EXERCISE OBJECTIVE:
Copy out the text of all the records below, substituting "EUR" for "PLN" and leaving everything else unchanged. Omit the pictures.

PROVIDED DATA:
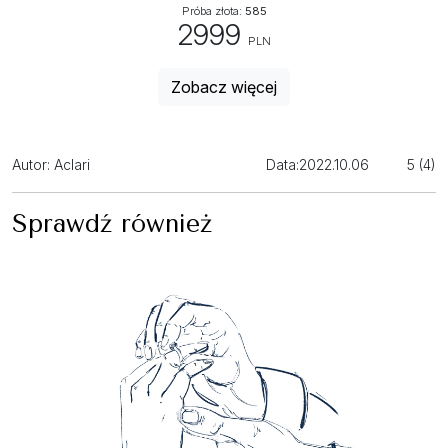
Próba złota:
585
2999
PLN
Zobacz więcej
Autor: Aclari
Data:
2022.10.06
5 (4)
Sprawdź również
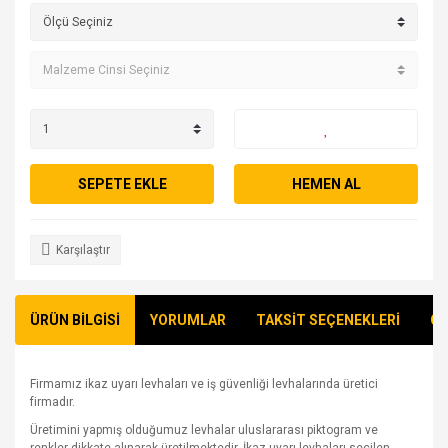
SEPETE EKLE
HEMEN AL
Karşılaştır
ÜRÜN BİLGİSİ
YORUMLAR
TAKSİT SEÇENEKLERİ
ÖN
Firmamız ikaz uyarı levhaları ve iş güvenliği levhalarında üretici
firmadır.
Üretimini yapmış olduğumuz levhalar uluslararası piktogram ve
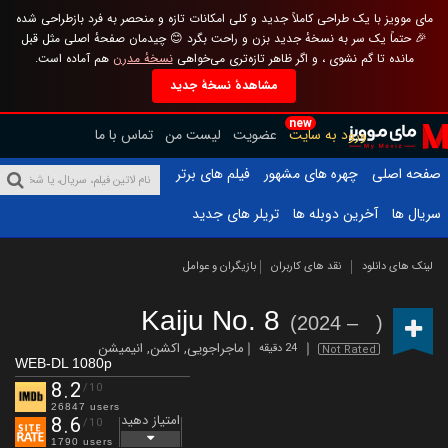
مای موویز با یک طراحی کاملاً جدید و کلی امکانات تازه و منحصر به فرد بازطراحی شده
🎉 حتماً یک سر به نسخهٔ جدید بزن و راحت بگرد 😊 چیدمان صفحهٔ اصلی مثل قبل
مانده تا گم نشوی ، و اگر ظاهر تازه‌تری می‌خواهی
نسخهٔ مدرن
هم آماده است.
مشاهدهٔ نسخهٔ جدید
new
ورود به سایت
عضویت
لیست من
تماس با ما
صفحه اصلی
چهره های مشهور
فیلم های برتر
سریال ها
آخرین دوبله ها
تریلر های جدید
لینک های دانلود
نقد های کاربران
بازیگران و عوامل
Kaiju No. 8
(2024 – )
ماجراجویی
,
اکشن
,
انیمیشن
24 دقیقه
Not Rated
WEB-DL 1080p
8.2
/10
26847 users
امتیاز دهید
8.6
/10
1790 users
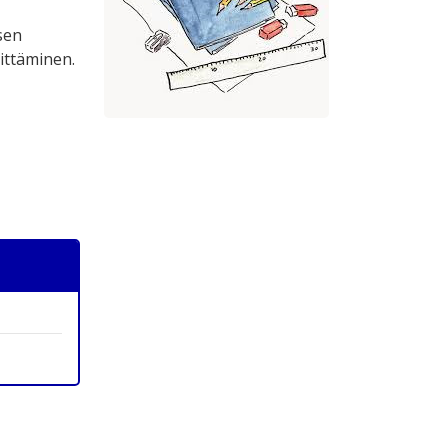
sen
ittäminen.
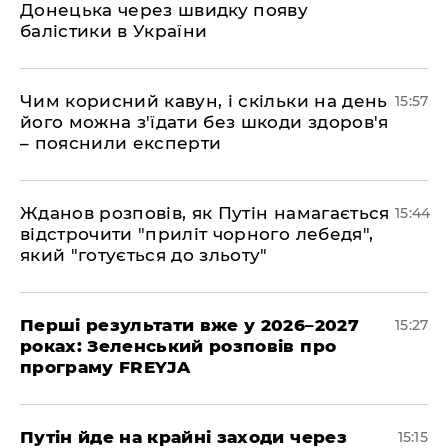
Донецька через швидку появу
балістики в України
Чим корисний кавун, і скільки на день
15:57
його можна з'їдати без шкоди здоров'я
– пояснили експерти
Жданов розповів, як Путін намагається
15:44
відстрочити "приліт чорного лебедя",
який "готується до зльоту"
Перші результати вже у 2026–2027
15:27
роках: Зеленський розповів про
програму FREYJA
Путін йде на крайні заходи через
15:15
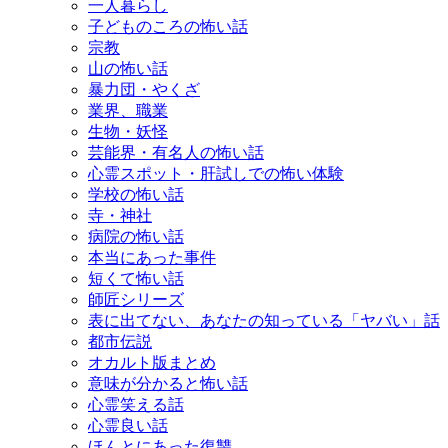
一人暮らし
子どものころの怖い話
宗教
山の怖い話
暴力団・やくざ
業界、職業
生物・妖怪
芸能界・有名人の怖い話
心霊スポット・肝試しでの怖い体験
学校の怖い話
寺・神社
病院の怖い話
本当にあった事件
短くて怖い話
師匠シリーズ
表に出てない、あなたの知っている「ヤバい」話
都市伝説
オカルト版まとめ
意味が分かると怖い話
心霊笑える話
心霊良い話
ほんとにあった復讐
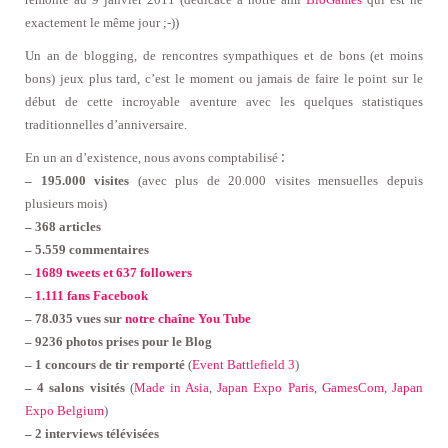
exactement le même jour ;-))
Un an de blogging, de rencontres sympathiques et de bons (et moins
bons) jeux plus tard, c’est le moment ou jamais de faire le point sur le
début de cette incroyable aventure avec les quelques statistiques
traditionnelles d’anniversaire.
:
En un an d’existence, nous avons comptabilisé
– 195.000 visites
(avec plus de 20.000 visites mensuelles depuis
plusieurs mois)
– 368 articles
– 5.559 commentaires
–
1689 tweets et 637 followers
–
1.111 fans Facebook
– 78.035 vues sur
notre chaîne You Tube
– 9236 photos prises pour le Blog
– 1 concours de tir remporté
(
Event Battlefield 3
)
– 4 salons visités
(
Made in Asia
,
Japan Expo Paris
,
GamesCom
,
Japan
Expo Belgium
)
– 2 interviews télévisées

THE COMPLETED TASK:
Próba złota:
585
2999
EUR
Zobacz więcej
Autor: Aclari
Data:
2022.10.06
5 (4)
Sprawdź również
SEPETE EKLE
HEMEN AL
Karşılaştır
ÜRÜN BİLGİSİ
YORUMLAR
TAKSİT SEÇENEKLERİ
ÖN
Firmamız ikaz uyarı levhaları ve iş güvenliği levhalarında üretici
firmadır.
Üretimini yapmış olduğumuz levhalar uluslararası piktogram ve
مای موویز با یک طراحی کاملاً جدید و کلی امکانات تازه و منحصر به فرد بازطراحی شده
🎉 حتماً یک سر به نسخهٔ جدید بزن و راحت بگرد 😊 چیدمان صفحهٔ اصلی مثل قبل
مانده تا گم نشوی ، و اگر ظاهر تازه‌تری می‌خواهی
نسخهٔ مدرن
هم آماده است.
مشاهدهٔ نسخهٔ جدید
new
ورود به سایت
عضویت
لیست من
تماس با ما
صفحه اصلی
چهره های مشهور
فیلم های برتر
سریال ها
آخرین دوبله ها
تریلر های جدید
لینک های دانلود
نقد های کاربران
بازیگران و عوامل
Kaiju No. 8
(2024 – )
ماجراجویی
,
اکشن
,
انیمیشن
24 دقیقه
Not Rated
WEB-DL 1080p
8.2
/10
26847 users
امتیاز دهید
8.6
/10
1790 users
sen
ittäminen.
Донецька через швидку появу
балістики в України
Чим корисний кавун, і скільки на день
15:57
його можна з'їдати без шкоди здоров'я
– пояснили експерти
Жданов розповів, як Путін намагається
15:44
відстрочити "приліт чорного лебедя",
який "готується до зльоту"
Перші результати вже у 2026–2027
15:27
роках: Зеленський розповів про
програму FREYJA
Путін йде на крайні заходи через
15:15
一人暮らし
子どものころの怖い話
宗教
山の怖い話
暴力団・やくざ
業界、職業
生物・妖怪
芸能界・有名人の怖い話
心霊スポット・肝試しでの怖い体験
学校の怖い話
寺・神社
病院の怖い話
本当にあった事件
短くて怖い話
師匠シリーズ
表に出てない、あなたの知っている「ヤバい」話
都市伝説
オカルト版まとめ
意味が分かると怖い話
心霊笑える話
心霊良い話
ほんとにあった復讐
exactement le même jour ;-))
Un an de blogging, de rencontres sympathiques et de bons (et moins
bons) jeux plus tard, c’est le moment ou jamais de faire le point sur le
début de cette incroyable aventure avec les quelques statistiques
traditionnelles d’anniversaire.
:
En un an d’existence, nous avons comptabilisé
– 195.000 visites
(avec plus de 20.000 visites mensuelles depuis
plusieurs mois)
– 368 articles
– 5.559 commentaires
–
1689 tweets et 637 followers
–
1.111 fans Facebook
– 78.035 vues sur
notre chaîne You Tube
– 9236 photos prises pour le Blog
– 1 concours de tir remporté
(
Event Battlefield 3
)
– 4 salons visités
(
Made in Asia
,
Japan Expo Paris
,
GamesCom
,
Japan
Expo Belgium
)
– 2 interviews télévisées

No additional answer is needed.